Pain sensations in vivo may be transmitted via two main types of fibers: the myelinated fast conducting A-fibers, which are connected to large DRGs, and the slower and unmyelinated C-fibers which are linked to small diameter DRGs . We have shown that low concentrations of ATX-II activate large DRGs suggesting that A-fibers convey the ATX-II evoked sensations of the volunteers. Accordingly, mechanical nerve fiber block abolished the ATX-II evoked sensations. Most likely Aδ-fibers mediate the ATX-II induced pain symptoms but may also participate in the itch-like sensations. Recently it was shown that the effects of intradermal insertion of spicules from the pods of a cowhage plant induce intense itching. Aδ-fibers seem to be involved in transmitting this itch . In some subjects, these sensations were markedly reduced by mechanical nerve block. Intradermal injection of ATX-II, on the other hand, evoked itch-like sensations, that were not described as common itch, but unpleasant sensation, for which there is no adequate word. “Tingling” was used by some subjects, which maybe an overlapping sensation induced by ATX-II and cowhage spicules.
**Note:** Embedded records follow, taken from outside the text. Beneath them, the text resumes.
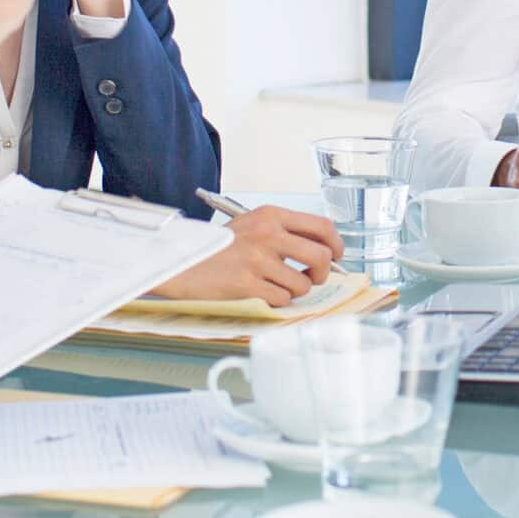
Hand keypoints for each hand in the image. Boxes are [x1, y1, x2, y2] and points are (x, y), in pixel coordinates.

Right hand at [154, 207, 344, 306]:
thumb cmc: (218, 247)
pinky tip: (260, 292)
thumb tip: (323, 250)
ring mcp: (258, 260)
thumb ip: (284, 233)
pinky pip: (282, 300)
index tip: (337, 255)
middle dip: (324, 273)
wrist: (181, 261)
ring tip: (274, 284)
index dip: (336, 244)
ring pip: (303, 284)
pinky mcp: (248, 285)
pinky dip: (276, 301)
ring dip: (294, 290)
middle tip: (313, 277)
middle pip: (322, 256)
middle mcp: (267, 234)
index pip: (322, 226)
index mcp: (270, 215)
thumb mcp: (251, 225)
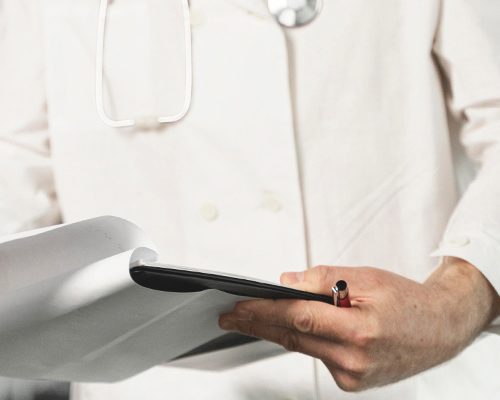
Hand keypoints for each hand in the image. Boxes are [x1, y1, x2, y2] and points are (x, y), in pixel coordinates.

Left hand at [218, 258, 499, 391]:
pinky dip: (306, 340)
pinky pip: (317, 357)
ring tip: (251, 317)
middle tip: (231, 315)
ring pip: (301, 347)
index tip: (238, 307)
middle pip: (292, 336)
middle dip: (257, 323)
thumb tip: (286, 282)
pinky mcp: (351, 383)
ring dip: (276, 331)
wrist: (441, 329)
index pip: (297, 318)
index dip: (263, 312)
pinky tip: (299, 328)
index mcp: (359, 330)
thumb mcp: (367, 278)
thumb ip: (323, 279)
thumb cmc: (408, 302)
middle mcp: (354, 358)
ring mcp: (352, 375)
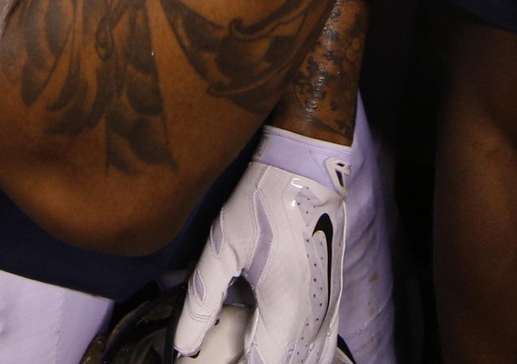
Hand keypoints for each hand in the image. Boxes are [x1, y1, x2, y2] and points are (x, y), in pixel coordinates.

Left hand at [174, 128, 350, 363]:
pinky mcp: (333, 296)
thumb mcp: (221, 248)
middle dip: (253, 362)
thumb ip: (201, 302)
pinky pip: (323, 344)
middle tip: (223, 355)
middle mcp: (314, 318)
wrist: (307, 171)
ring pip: (309, 359)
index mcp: (286, 311)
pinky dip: (302, 354)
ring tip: (246, 349)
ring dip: (279, 358)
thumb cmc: (262, 203)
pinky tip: (278, 345)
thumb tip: (182, 345)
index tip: (209, 362)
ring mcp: (329, 308)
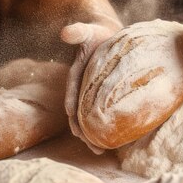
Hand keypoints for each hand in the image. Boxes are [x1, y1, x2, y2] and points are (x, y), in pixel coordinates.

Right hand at [61, 21, 119, 152]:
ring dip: (93, 135)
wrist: (109, 34)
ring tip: (100, 151)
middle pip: (79, 113)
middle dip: (83, 130)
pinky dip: (107, 127)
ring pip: (90, 118)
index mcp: (76, 74)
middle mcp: (82, 88)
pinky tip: (117, 141)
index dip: (72, 105)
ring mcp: (93, 94)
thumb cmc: (97, 33)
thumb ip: (77, 31)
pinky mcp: (105, 96)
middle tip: (92, 147)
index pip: (72, 92)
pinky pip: (104, 114)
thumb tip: (65, 32)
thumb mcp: (87, 30)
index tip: (73, 118)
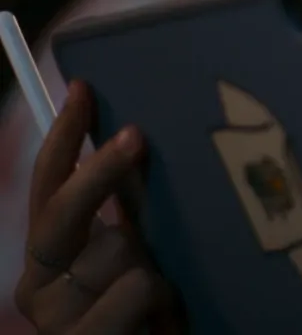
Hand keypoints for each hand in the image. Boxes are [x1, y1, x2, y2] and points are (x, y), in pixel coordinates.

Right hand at [12, 82, 179, 333]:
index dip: (62, 135)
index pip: (46, 184)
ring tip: (166, 295)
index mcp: (48, 257)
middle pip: (61, 211)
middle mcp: (38, 285)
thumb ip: (129, 211)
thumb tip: (139, 139)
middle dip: (99, 172)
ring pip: (115, 249)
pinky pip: (135, 288)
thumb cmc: (150, 311)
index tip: (81, 87)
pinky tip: (161, 319)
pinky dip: (159, 297)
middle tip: (135, 135)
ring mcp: (55, 318)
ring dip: (154, 263)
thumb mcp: (141, 253)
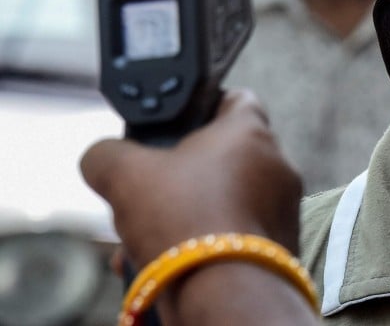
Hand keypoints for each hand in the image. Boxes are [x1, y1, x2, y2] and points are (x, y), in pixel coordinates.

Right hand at [81, 89, 302, 266]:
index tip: (174, 124)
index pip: (234, 98)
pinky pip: (235, 236)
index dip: (201, 105)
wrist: (227, 293)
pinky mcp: (282, 246)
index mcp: (251, 131)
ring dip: (183, 217)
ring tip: (141, 242)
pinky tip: (164, 265)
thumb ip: (108, 154)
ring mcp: (283, 208)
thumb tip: (103, 157)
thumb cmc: (185, 219)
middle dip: (179, 178)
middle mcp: (277, 164)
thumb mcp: (124, 175)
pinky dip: (203, 245)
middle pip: (221, 158)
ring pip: (224, 202)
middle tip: (146, 194)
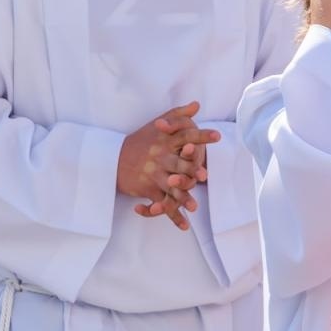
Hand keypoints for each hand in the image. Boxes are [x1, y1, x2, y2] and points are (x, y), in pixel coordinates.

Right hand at [118, 101, 219, 231]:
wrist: (112, 158)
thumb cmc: (140, 139)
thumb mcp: (158, 123)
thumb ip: (179, 114)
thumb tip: (197, 105)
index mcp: (165, 140)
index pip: (186, 136)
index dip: (201, 136)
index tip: (218, 135)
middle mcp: (159, 156)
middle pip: (177, 164)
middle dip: (190, 170)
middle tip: (204, 175)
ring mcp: (153, 174)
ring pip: (171, 188)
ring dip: (182, 198)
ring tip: (194, 206)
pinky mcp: (148, 188)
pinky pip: (162, 203)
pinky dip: (173, 216)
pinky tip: (185, 225)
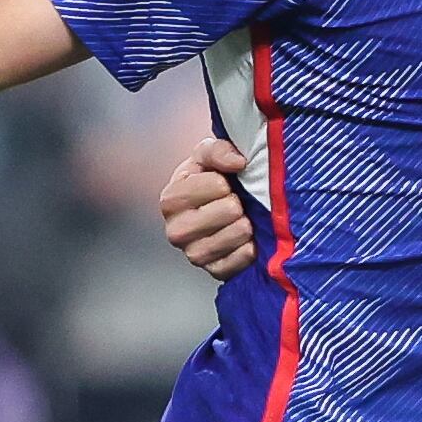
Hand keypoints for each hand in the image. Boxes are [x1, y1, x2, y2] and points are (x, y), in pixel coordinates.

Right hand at [161, 137, 259, 277]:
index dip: (227, 182)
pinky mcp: (215, 271)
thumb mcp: (209, 156)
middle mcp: (176, 230)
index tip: (224, 184)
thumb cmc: (213, 180)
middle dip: (239, 203)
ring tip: (242, 219)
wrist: (223, 210)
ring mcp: (194, 254)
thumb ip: (219, 150)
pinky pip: (243, 258)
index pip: (216, 186)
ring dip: (248, 224)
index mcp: (171, 199)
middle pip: (229, 210)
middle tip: (235, 204)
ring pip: (239, 233)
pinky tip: (247, 240)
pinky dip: (251, 247)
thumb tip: (238, 162)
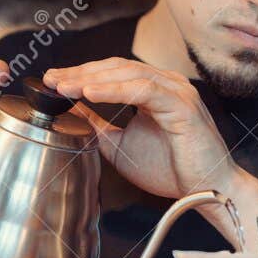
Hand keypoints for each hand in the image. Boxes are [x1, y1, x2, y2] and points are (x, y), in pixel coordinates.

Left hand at [42, 58, 239, 199]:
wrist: (205, 190)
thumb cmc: (171, 170)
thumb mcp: (121, 146)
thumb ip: (98, 127)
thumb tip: (72, 110)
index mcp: (154, 89)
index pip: (112, 72)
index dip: (80, 74)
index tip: (52, 82)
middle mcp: (166, 83)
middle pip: (116, 67)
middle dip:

Apart from Aδ-fibers it is likely that Aß-fibers are activated by ATX-II since sensations of mechanical character were described, such as "like punctured by many thin needles". Possibly, the uncommon simultaneous activation of Aδ- and Aβ-fibers may generate the unique ATX-II mediated perception.
In our in vivo experiments the A-fiber block may induce paraesthesias itself, both during and upon recovering from the block. However no paraesthesias were described prior to and after ATX-II injection. Nonetheless, the reported sensations after ATX-II injections and relief of block were comparable to those described when no prior block was applied. The fact that cold evoked pain, which strongly increased after removal of the block, was closely restricted to the injection site (Figure 7f) argues against a general block-induced fiber irritation. Nevertheless, an irritation of the fibers cannot be ruled out, but we estimate it to be rather small in comparison to the effects evoked by ATX-II alone.
Intradermal injection of ATX-II did not evoke a large axon reflex flare (Figure 7e), arguing against a major activation of mechano-insensitive C-fibers . Nevertheless, mechano-sensitive C-fibers may mediate itch without the induction of a major axon reflex flare [43, 44]. Subjects tested with cowhage spicules, which activate only mechano-sensitive C-fibers vigorously and Aδ-fibers, report quite different sensations than those injected with ATX-II (burning pain, severe itch, which was also clearly labeled as such). As mechano-sensitive C-fibers are also resistant to differential nerve block and should therefore have transmitted the ATX-II-mediated sensations, we assume that mechano-sensitive C-fibers are not a major target of ATX-II in humans.